The tunnel is the centerpiece of the Koralpe railway, a new 130-kilometer route that will directly connect Klagenfurt and Graz. This route is a crucial segment of the Baltic-Adriatic freight corridor, one of the priority axes of the Trans-European Network system, connecting Poland to the Adriatic with terminals at the ports of Trieste, Venice, Ravenna, Ancona, and Koper. By the end of 2025, with the full Koralmbahn completed and in operation, only one piece will remain—the Semmering base tunnel—to enhance and modernize the entire central Austrian corridor, a significant leap forward for freight transport with Eastern Europe.
According to current forecasts, it will take another five years to open the Semmering tunnel, which runs between Gloggnitz in Lower Austria and Mürzzuschlag in Styria. There too, a 27.3-kilometer-long base tunnel is under construction, which will replace the historic railway built in the mid-1800s by Italian engineer Carlo Ghega (who, for pragmatic reasons, preferred to be called Karl von Ghega). At the time, this line was considered a masterpiece of mountain railway engineering (now a UNESCO heritage site), but it has since become outdated and unsuitable for current traffic, particularly freight, due to steep gradients and tight curves, as well as tunnels that cannot accommodate large intermodal trains.

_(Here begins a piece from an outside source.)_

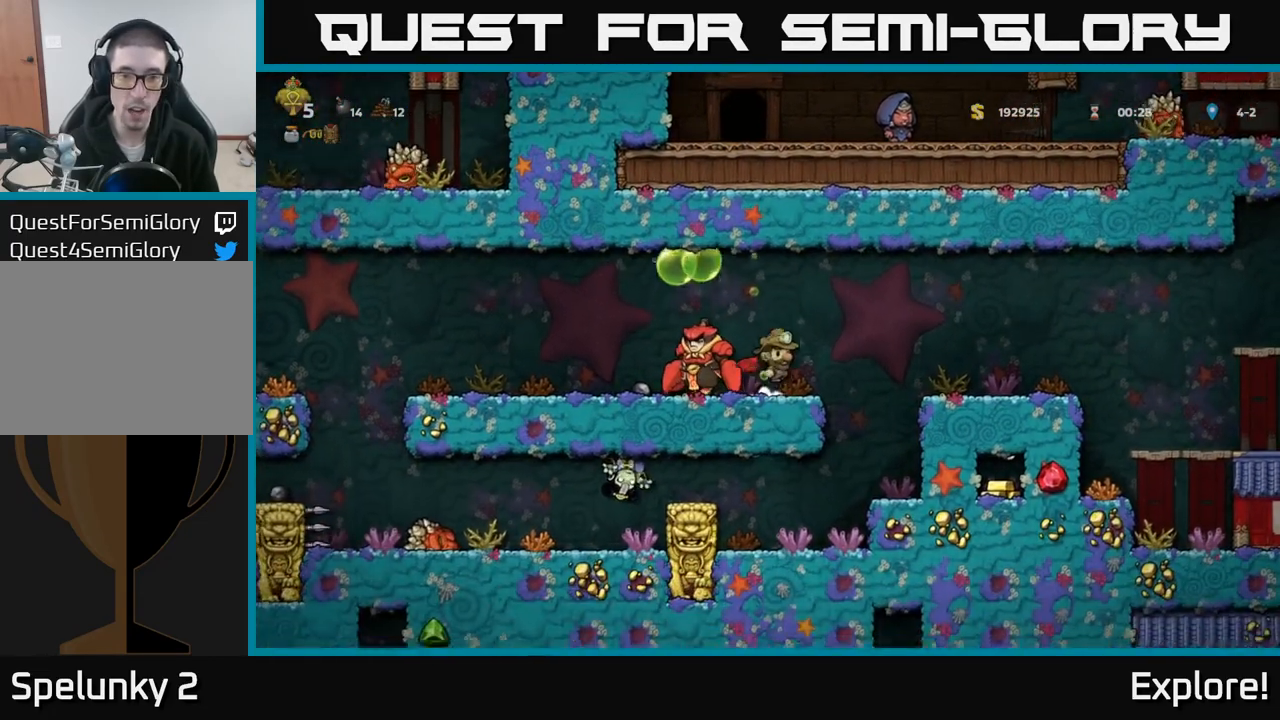
{"buttons": ["DPAD_RIGHT"], "left_stick": "center", "right_stick": "center", "events": [[17, "A", "up"], [167, "A", "down"], [283, "A", "up"]]}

Returning to the Koralpe project, the excavation of the Koralm base tunnel began simultaneously from both the Carinthian and Styrian sides in 2011. Only upon the completion of this tunnel will the full route between Klagenfurt and Graz come to life, as a railway along this axis has never previously existed, unlike other regions such as Brenner, Gotthard, or Fréjus, where base tunnels provide a high-capacity, faster alternative to existing historic railways. Besides the base tunnel, the new Koralm railway also features numerous other structures, including over one hundred bridges and overpasses, as well as several smaller tunnels spanning a total of 17 kilometers—all of which are largely nearing completion.